── Listed records ──

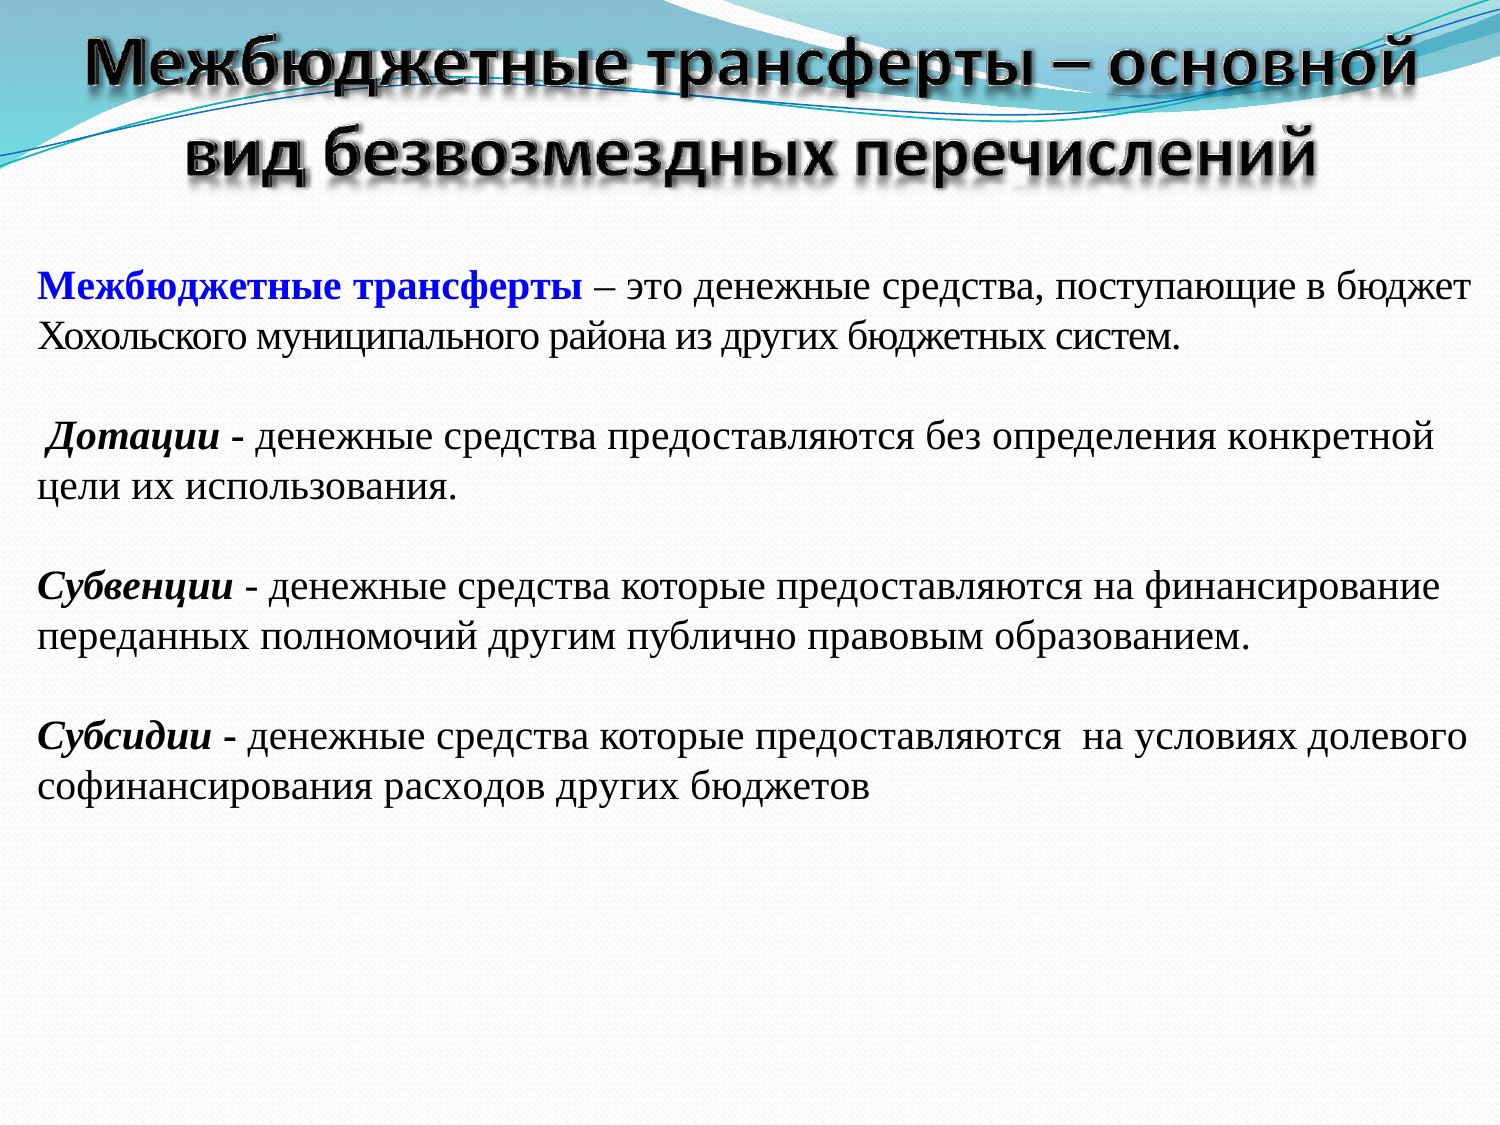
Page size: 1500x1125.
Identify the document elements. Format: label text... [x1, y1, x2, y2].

text_box Межбюджетные трансферты – это денежные средства, поступающие в бюджет Хохольского муниципального района из других бюджетных систем. Дотации - денежные средства предоставляются без определения конкретной цели их использования. Субвенции - денежные средства которые предоставляются на финансирование переданных полномочий другим публично правовым образованием. Субсидии - денежные средства которые предоставляются на условиях долевого софинансирования расходов других бюджетов [35, 257, 1477, 909]
text_box [28, 0, 1496, 255]
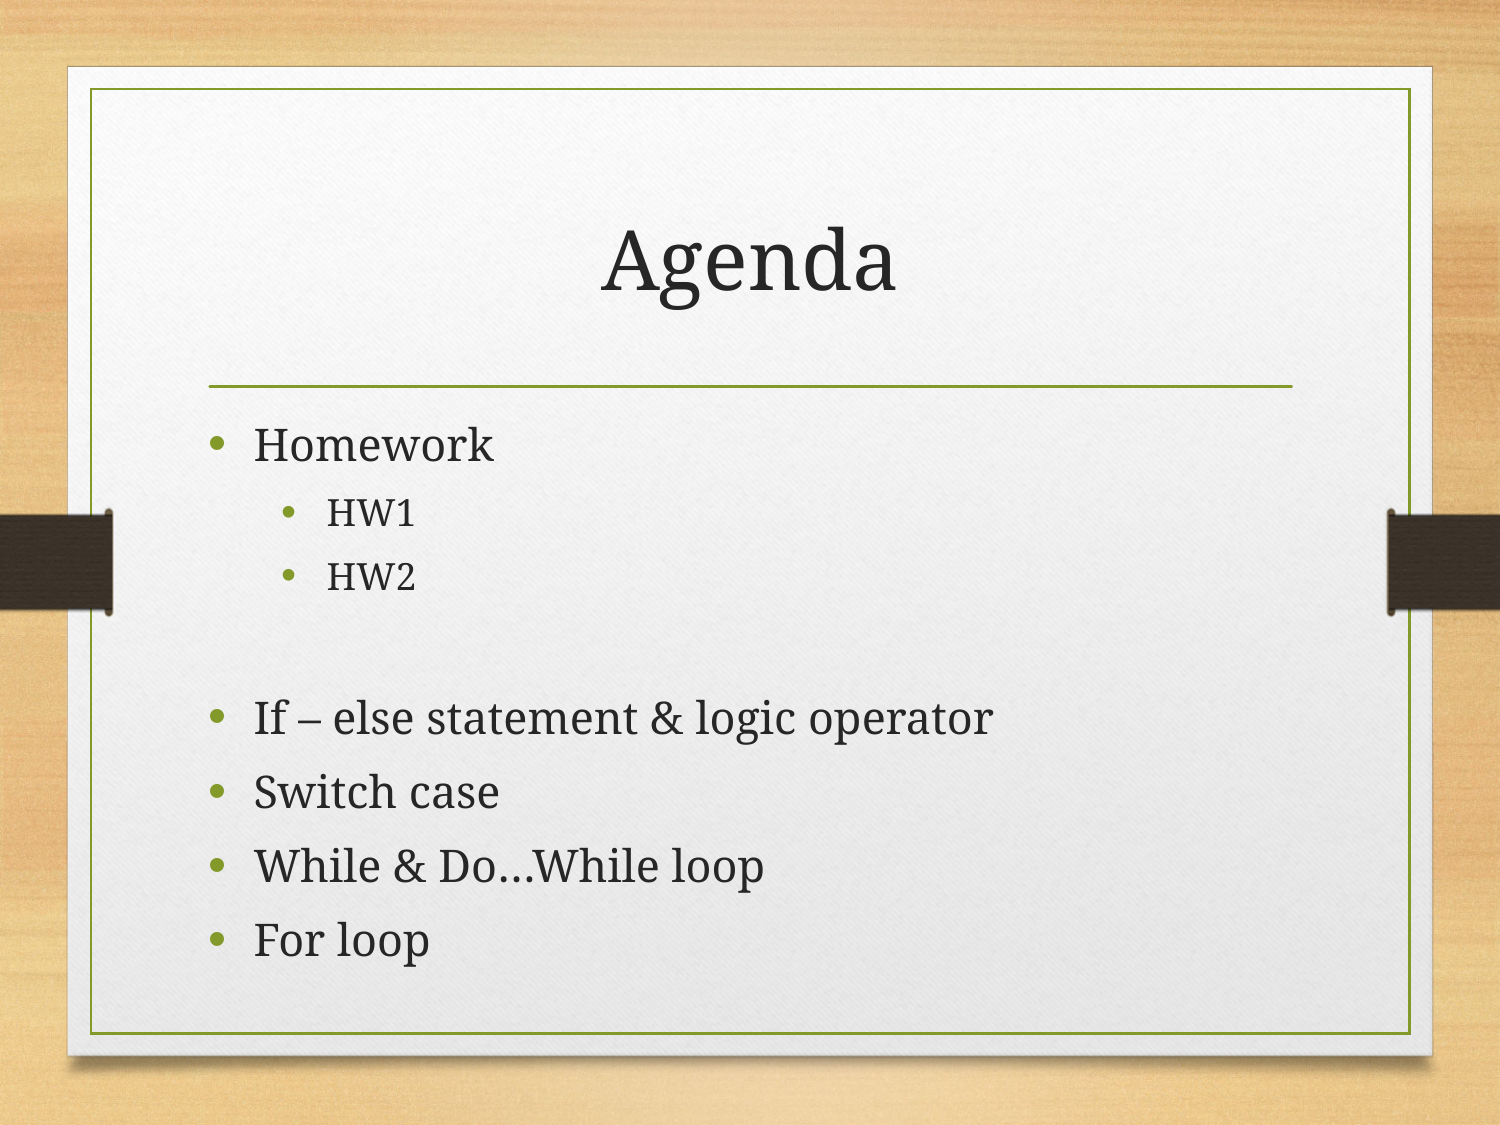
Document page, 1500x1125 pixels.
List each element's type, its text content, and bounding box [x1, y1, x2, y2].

───

• To do: Reproduce every entry exactly; images stay out.

• Solved problem:
Page size: 1500x1125.
Identify the document elements. Format: label text... [x1, y1, x2, y2].

text_box Межбюджетные трансферты – это денежные средства, поступающие в бюджет Хохольского муниципального района из других бюджетных систем. Дотации - денежные средства предоставляются без определения конкретной цели их использования. Субвенции - денежные средства которые предоставляются на финансирование переданных полномочий другим публично правовым образованием. Субсидии - денежные средства которые предоставляются на условиях долевого софинансирования расходов других бюджетов [35, 257, 1477, 909]
text_box [28, 0, 1496, 255]
Document page, 1500x1125 pixels.
List each element's type, its text content, and bounding box [x1, y1, x2, y2].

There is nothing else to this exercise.